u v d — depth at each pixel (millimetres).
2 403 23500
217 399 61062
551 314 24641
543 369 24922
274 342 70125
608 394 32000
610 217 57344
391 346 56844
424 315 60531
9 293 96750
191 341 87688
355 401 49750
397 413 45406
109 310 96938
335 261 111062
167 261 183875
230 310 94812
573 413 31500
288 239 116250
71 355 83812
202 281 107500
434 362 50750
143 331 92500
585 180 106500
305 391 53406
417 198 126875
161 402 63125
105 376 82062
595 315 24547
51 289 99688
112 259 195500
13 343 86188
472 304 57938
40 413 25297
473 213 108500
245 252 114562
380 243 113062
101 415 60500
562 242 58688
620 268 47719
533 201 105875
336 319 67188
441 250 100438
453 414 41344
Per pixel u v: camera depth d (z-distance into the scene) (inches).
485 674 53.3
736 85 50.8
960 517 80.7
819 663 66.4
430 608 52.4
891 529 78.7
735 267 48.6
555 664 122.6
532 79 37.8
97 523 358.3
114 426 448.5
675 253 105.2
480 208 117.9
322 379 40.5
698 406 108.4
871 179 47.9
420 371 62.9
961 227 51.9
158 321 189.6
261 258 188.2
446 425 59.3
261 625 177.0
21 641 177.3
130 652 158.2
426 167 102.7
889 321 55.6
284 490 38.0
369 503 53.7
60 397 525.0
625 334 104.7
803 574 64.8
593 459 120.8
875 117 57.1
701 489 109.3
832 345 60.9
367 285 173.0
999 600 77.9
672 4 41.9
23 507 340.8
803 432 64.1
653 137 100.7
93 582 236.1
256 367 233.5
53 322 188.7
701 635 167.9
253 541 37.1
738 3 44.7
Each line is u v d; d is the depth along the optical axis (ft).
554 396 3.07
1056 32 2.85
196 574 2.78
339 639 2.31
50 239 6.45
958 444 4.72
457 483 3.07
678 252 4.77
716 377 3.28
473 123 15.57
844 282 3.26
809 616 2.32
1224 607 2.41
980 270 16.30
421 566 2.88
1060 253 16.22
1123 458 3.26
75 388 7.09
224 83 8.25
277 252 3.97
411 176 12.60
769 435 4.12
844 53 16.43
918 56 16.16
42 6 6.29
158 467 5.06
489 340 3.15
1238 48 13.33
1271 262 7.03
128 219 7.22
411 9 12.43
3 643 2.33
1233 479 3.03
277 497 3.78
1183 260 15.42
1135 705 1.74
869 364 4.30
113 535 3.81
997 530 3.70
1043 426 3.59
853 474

## Exercise goal
Nothing but the lines with "depth" should be returned, copied from the entries above.

## Written solution
u v d — depth at each pixel (millimetres).
Per pixel u v: camera depth d (z-distance into the scene) (inches).
Each line is u v d; d is the depth along the optical axis (ft).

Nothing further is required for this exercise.